[[ Data extracts, beginning ]]

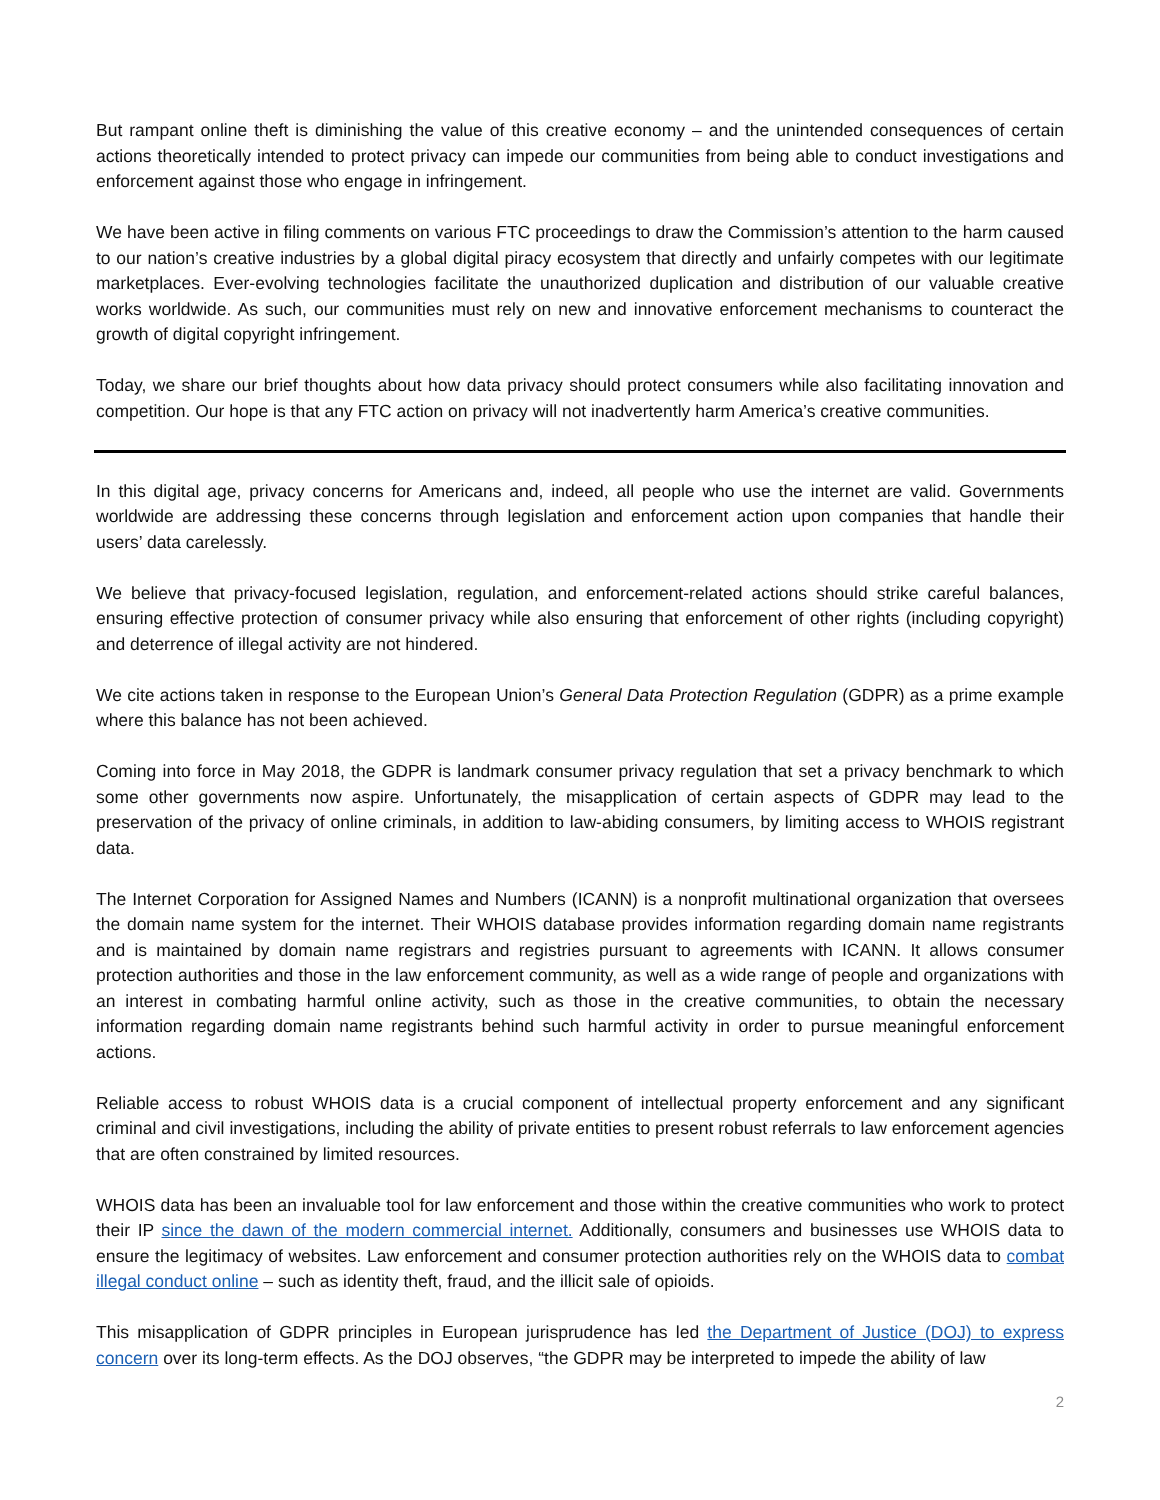But rampant online theft is diminishing the value of this creative economy – and the unintended consequences of certain actions theoretically intended to protect privacy can impede our communities from being able to conduct investigations and enforcement against those who engage in infringement.
We have been active in filing comments on various FTC proceedings to draw the Commission’s attention to the harm caused to our nation’s creative industries by a global digital piracy ecosystem that directly and unfairly competes with our legitimate marketplaces. Ever-evolving technologies facilitate the unauthorized duplication and distribution of our valuable creative works worldwide. As such, our communities must rely on new and innovative enforcement mechanisms to counteract the growth of digital copyright infringement.
Today, we share our brief thoughts about how data privacy should protect consumers while also facilitating innovation and competition. Our hope is that any FTC action on privacy will not inadvertently harm America’s creative communities.
In this digital age, privacy concerns for Americans and, indeed, all people who use the internet are valid. Governments worldwide are addressing these concerns through legislation and enforcement action upon companies that handle their users’ data carelessly.
We believe that privacy-focused legislation, regulation, and enforcement-related actions should strike careful balances, ensuring effective protection of consumer privacy while also ensuring that enforcement of other rights (including copyright) and deterrence of illegal activity are not hindered.
We cite actions taken in response to the European Union’s General Data Protection Regulation (GDPR) as a prime example where this balance has not been achieved.
Coming into force in May 2018, the GDPR is landmark consumer privacy regulation that set a privacy benchmark to which some other governments now aspire. Unfortunately, the misapplication of certain aspects of GDPR may lead to the preservation of the privacy of online criminals, in addition to law-abiding consumers, by limiting access to WHOIS registrant data.
The Internet Corporation for Assigned Names and Numbers (ICANN) is a nonprofit multinational organization that oversees the domain name system for the internet. Their WHOIS database provides information regarding domain name registrants and is maintained by domain name registrars and registries pursuant to agreements with ICANN. It allows consumer protection authorities and those in the law enforcement community, as well as a wide range of people and organizations with an interest in combating harmful online activity, such as those in the creative communities, to obtain the necessary information regarding domain name registrants behind such harmful activity in order to pursue meaningful enforcement actions.
Reliable access to robust WHOIS data is a crucial component of intellectual property enforcement and any significant criminal and civil investigations, including the ability of private entities to present robust referrals to law enforcement agencies that are often constrained by limited resources.
WHOIS data has been an invaluable tool for law enforcement and those within the creative communities who work to protect their IP since the dawn of the modern commercial internet. Additionally, consumers and businesses use WHOIS data to ensure the legitimacy of websites. Law enforcement and consumer protection authorities rely on the WHOIS data to combat illegal conduct online – such as identity theft, fraud, and the illicit sale of opioids.
This misapplication of GDPR principles in European jurisprudence has led the Department of Justice (DOJ) to express concern over its long-term effects. As the DOJ observes, “the GDPR may be interpreted to impede the ability of law
2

[[ Data extracts, end ]]

Reproduce exactly, and only, the part of the listing above that begins at the line with "In this digital" and goes on through the line with "The Internet Corporation".

■ Answer for the task:
In this digital age, privacy concerns for Americans and, indeed, all people who use the internet are valid. Governments worldwide are addressing these concerns through legislation and enforcement action upon companies that handle their users’ data carelessly.
We believe that privacy-focused legislation, regulation, and enforcement-related actions should strike careful balances, ensuring effective protection of consumer privacy while also ensuring that enforcement of other rights (including copyright) and deterrence of illegal activity are not hindered.
We cite actions taken in response to the European Union’s General Data Protection Regulation (GDPR) as a prime example where this balance has not been achieved.
Coming into force in May 2018, the GDPR is landmark consumer privacy regulation that set a privacy benchmark to which some other governments now aspire. Unfortunately, the misapplication of certain aspects of GDPR may lead to the preservation of the privacy of online criminals, in addition to law-abiding consumers, by limiting access to WHOIS registrant data.
The Internet Corporation for Assigned Names and Numbers (ICANN) is a nonprofit multinational organization that oversees the domain name system for the internet. Their WHOIS database provides information regarding domain name registrants and is maintained by domain name registrars and registries pursuant to agreements with ICANN. It allows consumer protection authorities and those in the law enforcement community, as well as a wide range of people and organizations with an interest in combating harmful online activity, such as those in the creative communities, to obtain the necessary information regarding domain name registrants behind such harmful activity in order to pursue meaningful enforcement actions.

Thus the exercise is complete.